Droughts and floods linked to climate change can lead to greater transmission of the virus, with stored water providing additional breeding grounds for mosquitoes. Lessons from previous outbreaks underscore the importance of assessing future disease risks and preparing contingencies for future outbreaks.”says Rachel Lowe.

She said if the current trajectory of high carbon emissions and population growth continued, the number of people living in areas with mosquito-borne diseases would double to 4.7 billion by the end of the century.

Lowe added: “With climate change looking so difficult to tackle, we can expect to see more cases and possibly deaths from diseases like dengue and malaria in continental Europe. We need to anticipate outbreaks and intervene early to prevent disease from occurring in the first place. Efforts must focus on improving surveillance with early warning and response systemshate similar to those seen in other parts of the world, to direct scarce resources more effectively to areas most at risk,

to control and prevent disease outbreaks and save lives.”

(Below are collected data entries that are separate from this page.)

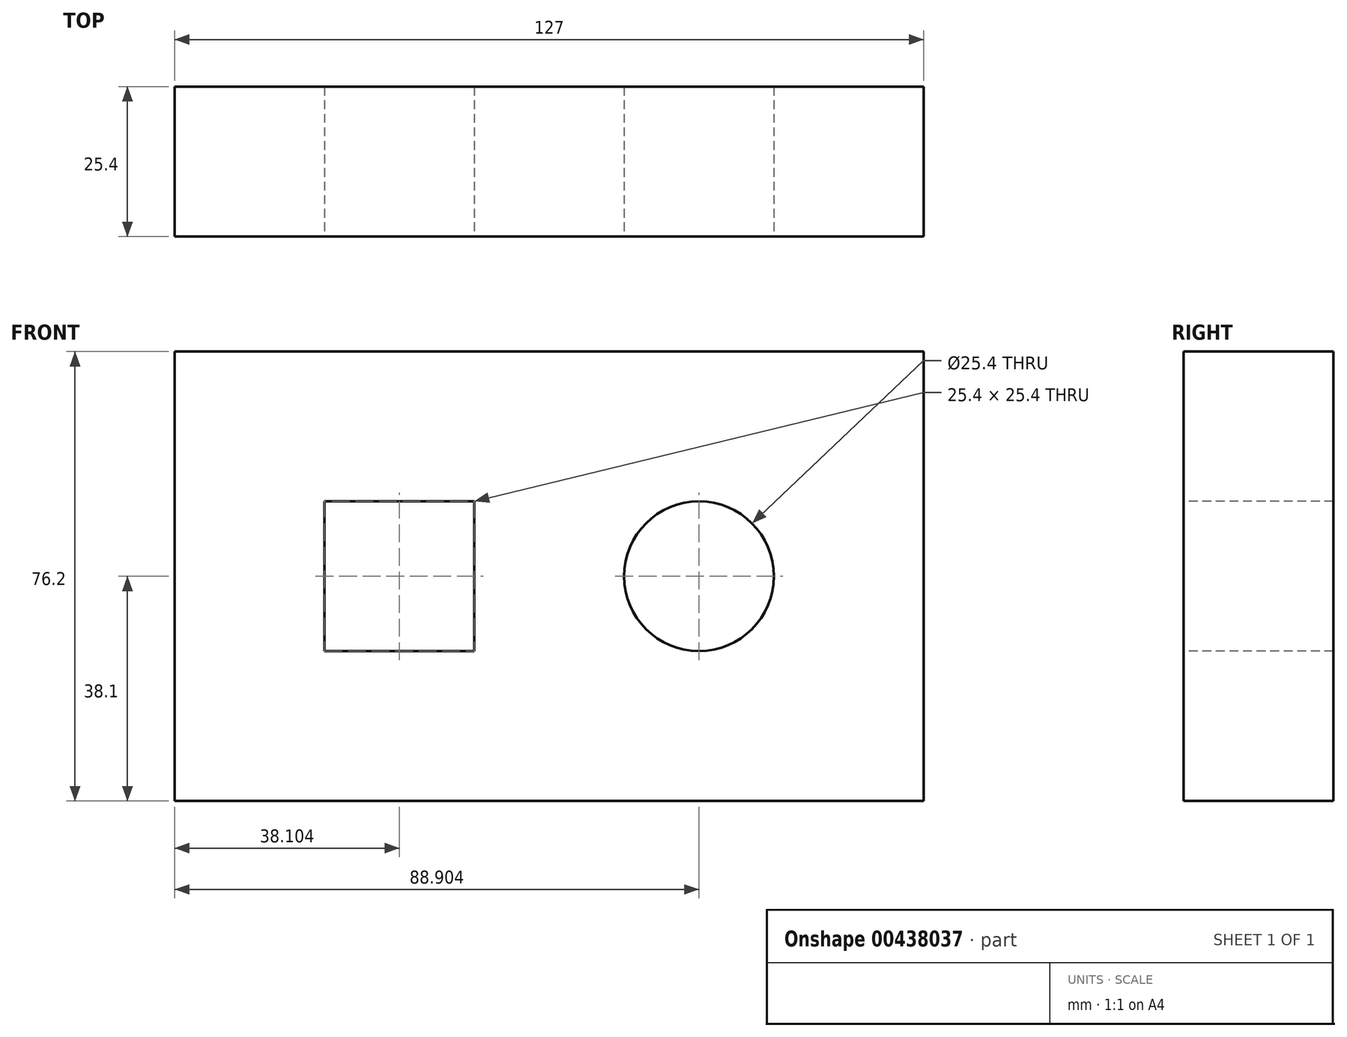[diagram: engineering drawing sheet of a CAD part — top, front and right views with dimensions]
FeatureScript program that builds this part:
annotation { "Feature Type Name" : "Feature", "Feature Type Description" : "" }
export const myFeature = defineFeature(function(context is Context, id is Id, definition is map)
    precondition{}
    {
        {
            var Q0;
            Q0=qCreatedBy(makeId("Front.planeOp"),FACE);
            var sketch = newSketch(context, id + "F0", { "sketchPlane" : qUnion([Q0])});
            skLineSegment(sketch, "E0.bottom", {"start": v(50.8, 0) * mm, "end": v(-76.2, 0) * mm});
            skLineSegment(sketch, "E0.top", {"start": v(50.8, 76.2) * mm, "end": v(-76.2, 76.2) * mm});
            skLineSegment(sketch, "E0.left", {"start": v(50.8, 0) * mm, "end": v(50.8, 76.2) * mm});
            skLineSegment(sketch, "E0.right", {"start": v(-76.2, 0) * mm, "end": v(-76.2, 76.2) * mm});
            skSolve(sketch);
        }
        {
            var Q0;
            Q0=makeQuery(id+"F0.imprint","IMPRINT",FACE,{"disambiguationData":[TD([[makeQuery(id+"F0.imprint","IMPRINT",EDGE,{"derivedFrom":sQuery(id+"F0.wireOp",EDGE,"E0.bottom")}),-1.0]])]});
            extrude(context, id + "F1", {"entities" : qUnion([Q0]), "depth" : 25.4 * mm});
        }
        {
            var Q0;
            Q0=makeQuery(id+"F1.opExtrude","CAP_FACE",FACE,{"disambiguationData":[OSD([sQuery(id+"F0.wireOp",EDGE,"E0.bottom"),sQuery(id+"F0.wireOp",EDGE,"E0.top"),sQuery(id+"F0.wireOp",EDGE,"E0.left"),sQuery(id+"F0.wireOp",EDGE,"E0.right")])],"isStart":false});
            var sketch = newSketch(context, id + "F2", { "sketchPlane" : qUnion([Q0])});
            skLineSegment(sketch, "E1.bottom", {"start": v(-50.8, 25.4) * mm, "end": v(-25.4, 25.4) * mm});
            skLineSegment(sketch, "E1.top", {"start": v(-25.4, 50.8) * mm, "end": v(-50.8, 50.8) * mm});
            skLineSegment(sketch, "E1.left", {"start": v(-25.4, 50.8) * mm, "end": v(-25.4, 25.4) * mm});
            skLineSegment(sketch, "E1.right", {"start": v(-50.8, 50.8) * mm, "end": v(-50.8, 25.4) * mm});
            skSolve(sketch);
        }
        {
            var Q0;
            Q0=makeQuery(id+"F2.imprint","IMPRINT",FACE,{"disambiguationData":[TD([[makeQuery(id+"F2.imprint","IMPRINT",EDGE,{"derivedFrom":sQuery(id+"F2.wireOp",EDGE,"E1.bottom")}),-1.0]])]});
            var sketch = newSketch(context, id + "F3", { "sketchPlane" : qUnion([Q0])});
            skCircle(sketch, "E2", {"center": v(12.7, 38.1) * mm, "radius": 12.7 * mm});
            skSolve(sketch);
        }
        {
            var Q0;
            Q0=makeQuery(id+"F2.imprint","IMPRINT",FACE,{"disambiguationData":[TD([[makeQuery(id+"F2.imprint","IMPRINT",EDGE,{"derivedFrom":sQuery(id+"F2.wireOp",EDGE,"E1.bottom")}),1.0]])]});
            extrude(context, id + "F4", {"entities" : qUnion([Q0]), "operationType" : NewBodyOperationType.REMOVE, "oppositeDirection" : true, "depth" : 50.8 * mm});
        }
        {
            var Q0;
            Q0 = qSketchRegion(id + "F3", true);
            extrude(context, id + "F5", {"entities" : qUnion([Q0]), "operationType" : NewBodyOperationType.REMOVE, "oppositeDirection" : true, "depth" : 50.8 * mm});
        }
    });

Climate deterioration is also amplifying the threat posed by antimicrobial resistance, warns another specialist, who will be present at the conference.

Prof Sabiha Essack, head of the antimicrobial resistance unit at the University of KwaZulu-Natal in South Africa, said climate breakdown is a “threat multiplier” for antimicrobial resistance:

Climate change compromises the ecological and environmental integrity of living systems and enables agentstheir pathogenic to provoh

more and more diseases. Impacts on water systems, food-producing animals and crops threaten the global food supply. Human activities associated with population growth and transportation, along with climate change, are increasing antibiotic resistance and the spread of waterborne and vector-borne diseases of humans, animals and plants.”Essack concluded.